## [TASK INPUTS]
::::

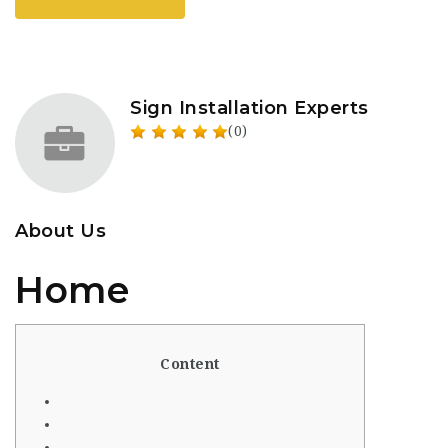
Sign Installation Experts
(0)
About Us
Home
Content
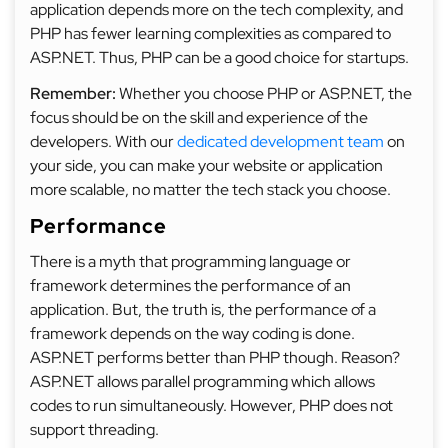
application depends more on the tech complexity, and
PHP has fewer learning complexities as compared to
ASP.NET. Thus, PHP can be a good choice for startups.
Remember:
Whether you choose PHP or ASP.NET, the
focus should be on the skill and experience of the
developers. With our
dedicated development team
on
your side, you can make your website or application
more scalable, no matter the tech stack you choose.
Performance
There is a myth that programming language or
framework determines the performance of an
application. But, the truth is, the performance of a
framework depends on the way coding is done.
ASP.NET performs better than PHP though. Reason?
ASP.NET allows parallel programming which allows
codes to run simultaneously. However, PHP does not
support threading.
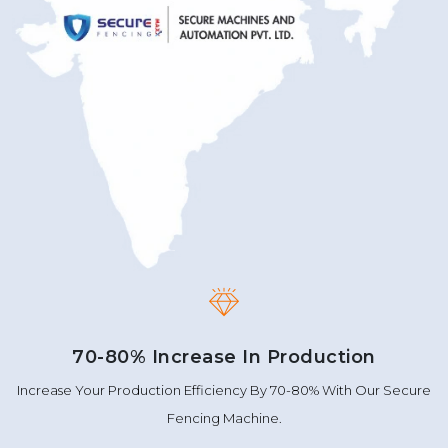
70-80% Increase In Production
Increase Your Production Efficiency By 70-80% With Our Secure
Fencing Machine.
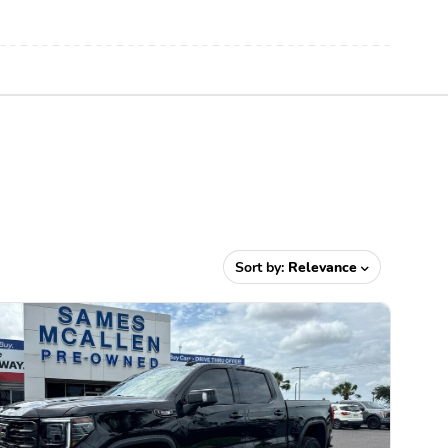
Sort by:
Relevance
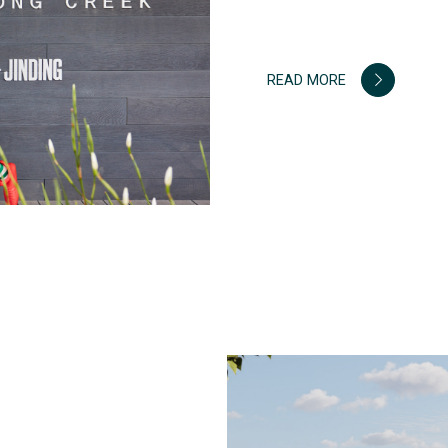
READ MORE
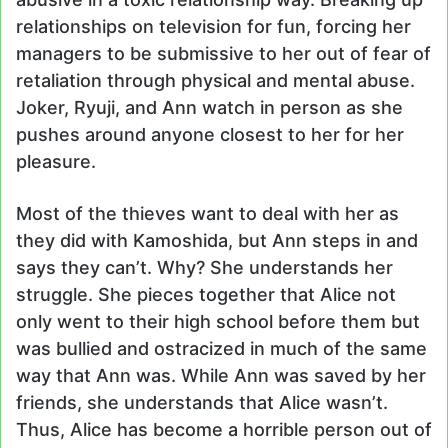
relationships on television for fun, forcing her
managers to be submissive to her out of fear of
retaliation through physical and mental abuse.
Joker, Ryuji, and Ann watch in person as she
pushes around anyone closest to her for her
pleasure.
Most of the thieves want to deal with her as
they did with Kamoshida, but Ann steps in and
says they can’t. Why? She understands her
struggle. She pieces together that Alice not
only went to their high school before them but
was bullied and ostracized in much of the same
way that Ann was. While Ann was saved by her
friends, she understands that Alice wasn’t.
Thus, Alice has become a horrible person out of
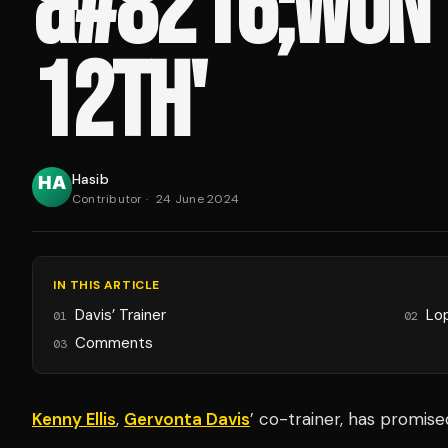
&#8216;WON’
12TH'
Hasib
Contributor
·
24 June 2024
IN THIS ARTICLE
Davis’ Trainer
Lo
01
02
Comments
03
Kenny Ellis
,
Gervonta Davis
’ co-trainer, has promis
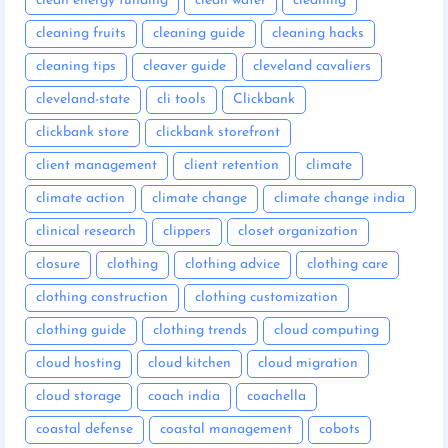
clean energy funding
clean water
cleaning
cleaning fruits
cleaning guide
cleaning hacks
cleaning tips
cleaver guide
cleveland cavaliers
cleveland-state
cli tools
Clickbank
clickbank store
clickbank storefront
client management
client retention
climate
climate action
climate change
climate change india
clinical research
clippers
closet organization
closure
clothing
clothing advice
clothing care
clothing construction
clothing customization
clothing guide
clothing trends
cloud computing
cloud hosting
cloud kitchen
cloud migration
cloud storage
coach india
coachella
coastal defense
coastal management
cobots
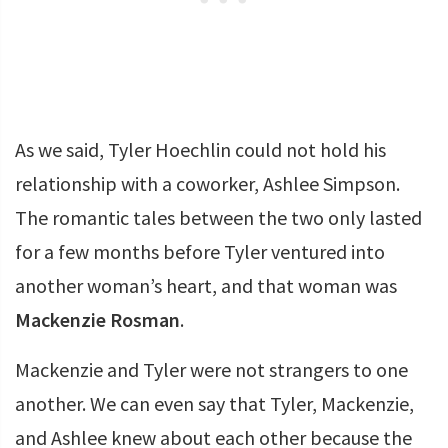
As we said, Tyler Hoechlin could not hold his
relationship with a coworker, Ashlee Simpson.
The romantic tales between the two only lasted
for a few months before Tyler ventured into
another woman’s heart, and that woman was
Mackenzie Rosman
.
Mackenzie and Tyler were not strangers to one
another. We can even say that Tyler, Mackenzie,
and Ashlee knew about each other because the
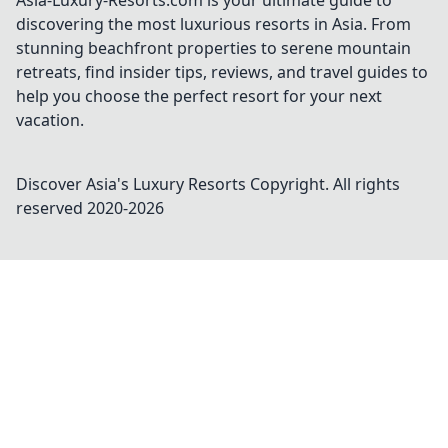
Asia-Luxury-Resorts.com is your ultimate guide to
discovering the most luxurious resorts in Asia. From
stunning beachfront properties to serene mountain
retreats, find insider tips, reviews, and travel guides to
help you choose the perfect resort for your next
vacation.
Discover Asia's Luxury Resorts
Copyright. All rights
reserved 2020-
2026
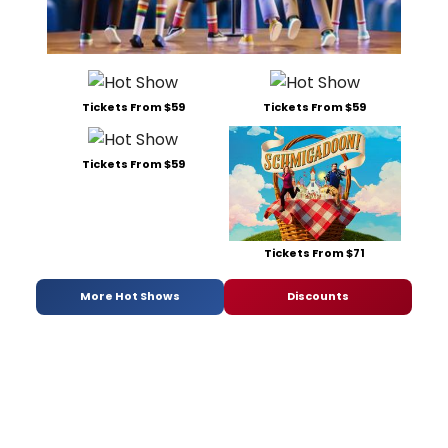
Tickets From $59
Tickets From $59
Tickets From $59
Tickets From $71
More Hot Shows
Discounts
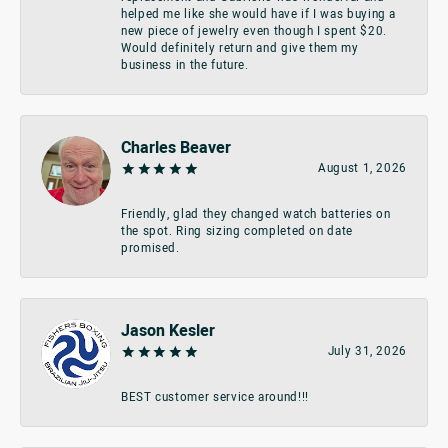
helped me like she would have if I was buying a
new piece of jewelry even though I spent $20.
Would definitely return and give them my
business in the future.
Charles Beaver
August 1, 2026
Friendly, glad they changed watch batteries on
the spot. Ring sizing completed on date
promised.
Jason Kesler
July 31, 2026
BEST customer service around!!!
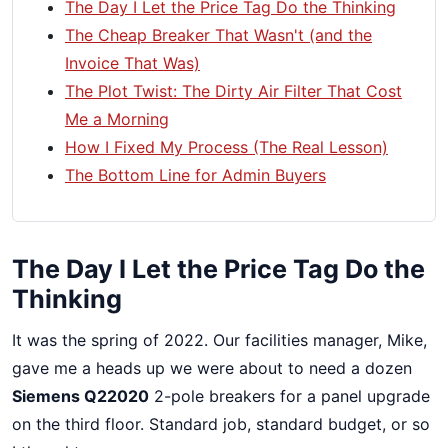
The Day I Let the Price Tag Do the Thinking
The Cheap Breaker That Wasn't (and the
Invoice That Was)
The Plot Twist: The Dirty Air Filter That Cost
Me a Morning
How I Fixed My Process (The Real Lesson)
The Bottom Line for Admin Buyers
The Day I Let the Price Tag Do the
Thinking
It was the spring of 2022. Our facilities manager, Mike,
gave me a heads up we were about to need a dozen
Siemens Q22020
2-pole breakers for a panel upgrade
on the third floor. Standard job, standard budget, or so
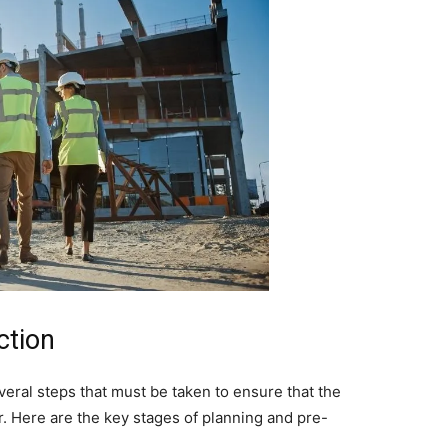
ction
veral steps that must be taken to ensure that the
r. Here are the key stages of planning and pre-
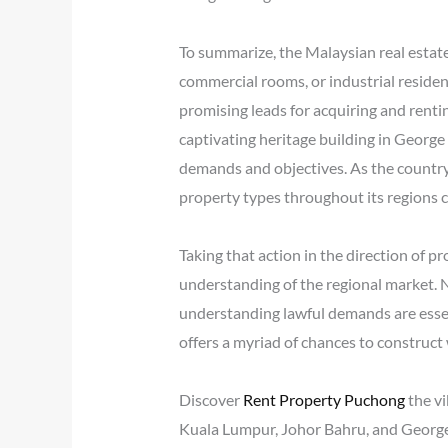
To summarize, the Malaysian real estate
commercial rooms, or industrial reside
promising leads for acquiring and rentin
captivating heritage building in George 
demands and objectives. As the country
property types throughout its regions c
Taking that action in the direction of p
understanding of the regional market. 
understanding lawful demands are essent
offers a myriad of chances to construct
Discover
Rent Property Puchong
the vi
Kuala Lumpur, Johor Bahru, and George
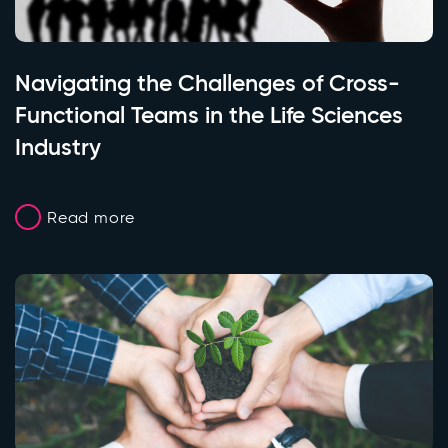
Navigating the Challenges of Cross-
Functional Teams in the Life Sciences
Industry
Read more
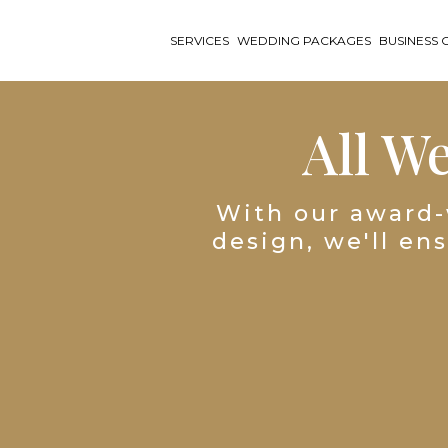
SERVICES
WEDDING PACKAGES
BUSINESS 
All W
With our award-
design, we'll en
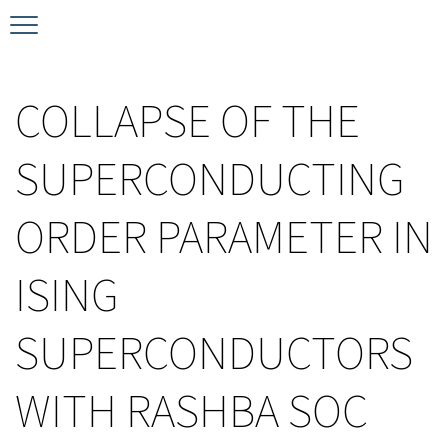
Timeline
Bernd T. Matthias Prize
Plan your visit
COLLAPSE OF THE
Schedule
Kamerlingh Onnes Prize
Accomodation
SUPERCONDUCTING
Plenary Speakers
John Bardeen Prize
ORDER PARAMETER IN
Confirmed Invited Speakers
ISING
SUPERCONDUCTORS
WITH RASHBA SOC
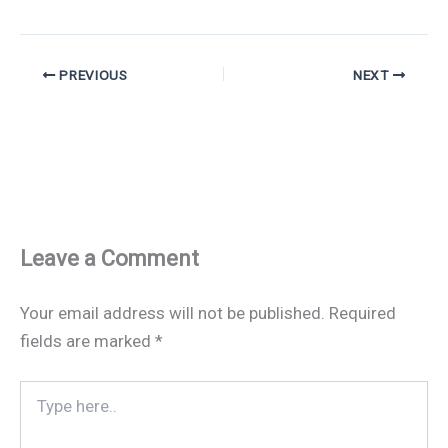
PREVIOUS
NEXT
Leave a Comment
Your email address will not be published.
Required
fields are marked
*
Type
here..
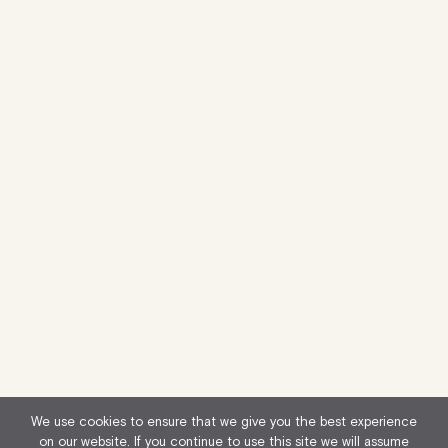
We use cookies to ensure that we give you the best experience
on our website. If you continue to use this site we will assume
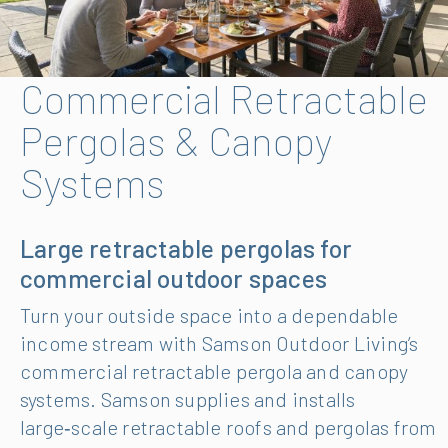
Commercial Retractable
Pergolas & Canopy
Systems
Large retractable pergolas for
commercial outdoor spaces
Turn your outside space into a dependable
income stream with Samson Outdoor Living’s
commercial retractable pergola and canopy
systems. Samson supplies and installs
large‑scale retractable roofs and pergolas from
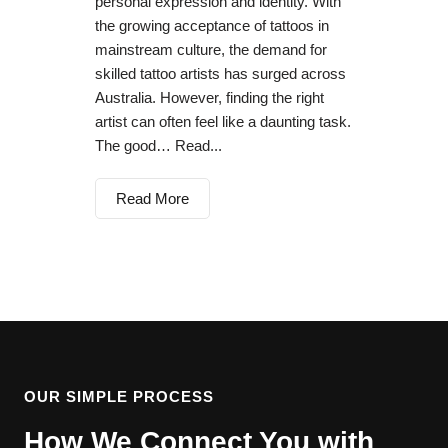
personal expression and identity. With
the growing acceptance of tattoos in
mainstream culture, the demand for
skilled tattoo artists has surged across
Australia. However, finding the right
artist can often feel like a daunting task.
The good… Read...
Read More
OUR SIMPLE PROCESS
How We Connect You with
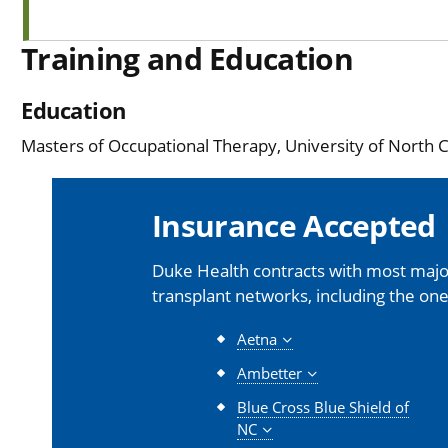
Training and Education
Education
Masters of Occupational Therapy, University of North Ca
Insurance Accepted
Duke Health contracts with most major
transplant networks, including the one
Aetna
Ambetter
Blue Cross Blue Shield of
NC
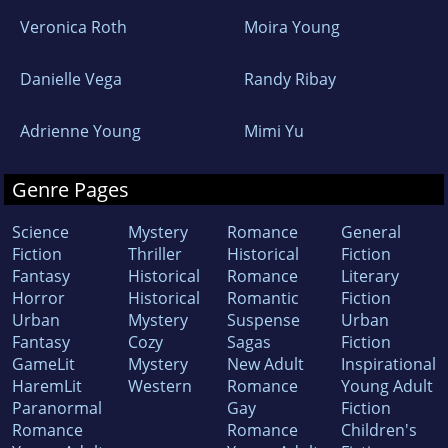
Veronica Roth
Moira Young
Danielle Vega
Randy Ribay
Adrienne Young
Mimi Yu
Genre Pages
Science
Mystery
Romance
General
Fiction
Thriller
Historical
Fiction
Fantasy
Historical
Romance
Literary
Horror
Historical
Romantic
Fiction
Urban
Mystery
Suspense
Urban
Fantasy
Cozy
Sagas
Fiction
GameLit
Mystery
New Adult
Inspirational
HaremLit
Western
Romance
Young Adult
Paranormal
Gay
Fiction
Romance
Romance
Children's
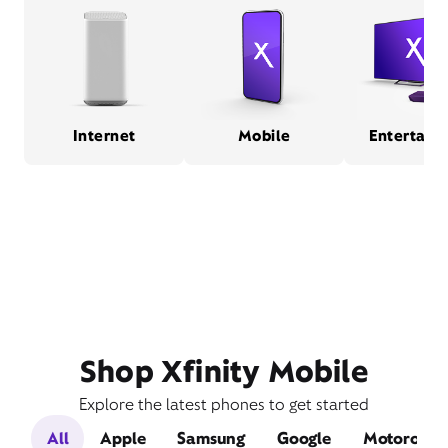
Internet
Mobile
Entertain
Shop Xfinity Mobile
Explore the latest phones to get started
All
Apple
Samsung
Google
Motorola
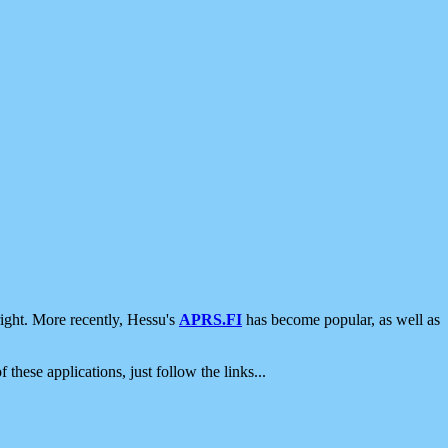
ight. More recently, Hessu's
APRS.FI
has become popular, as well as
 these applications, just follow the links...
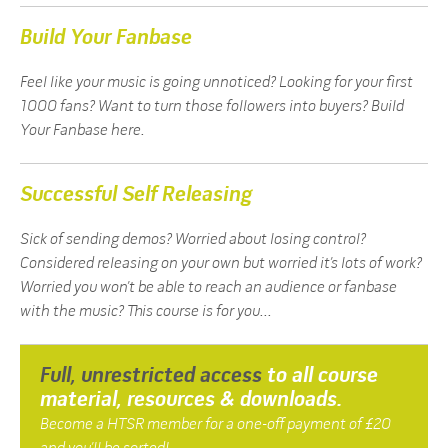
Build Your Fanbase
Feel like your music is going unnoticed? Looking for your first
1000 fans? Want to turn those followers into buyers? Build
Your Fanbase here.
Successful Self Releasing
Sick of sending demos? Worried about losing control?
Considered releasing on your own but worried it’s lots of work?
Worried you won’t be able to reach an audience or fanbase
with the music? This course is for you...
Full, unrestricted access
to all course
material, resources & downloads.
Become a HTSR member for a one-off payment of £20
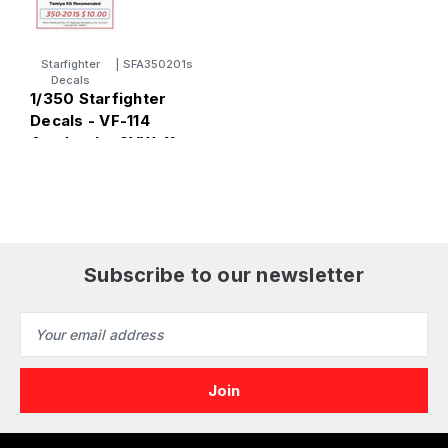
Starfighter
|
SFA350201s
Decals
1/350 Starfighter
1
Decals - VF-114
D
Aardvarks CVW-11
L
1980s Low Viz F14
H
Tomcat
Subscribe to our newsletter
Email
Address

::::

## [TASK ITEM]
For the data above, state how many lines contain "only"; the number is the whole answer.

## [FINISHED TASK]
2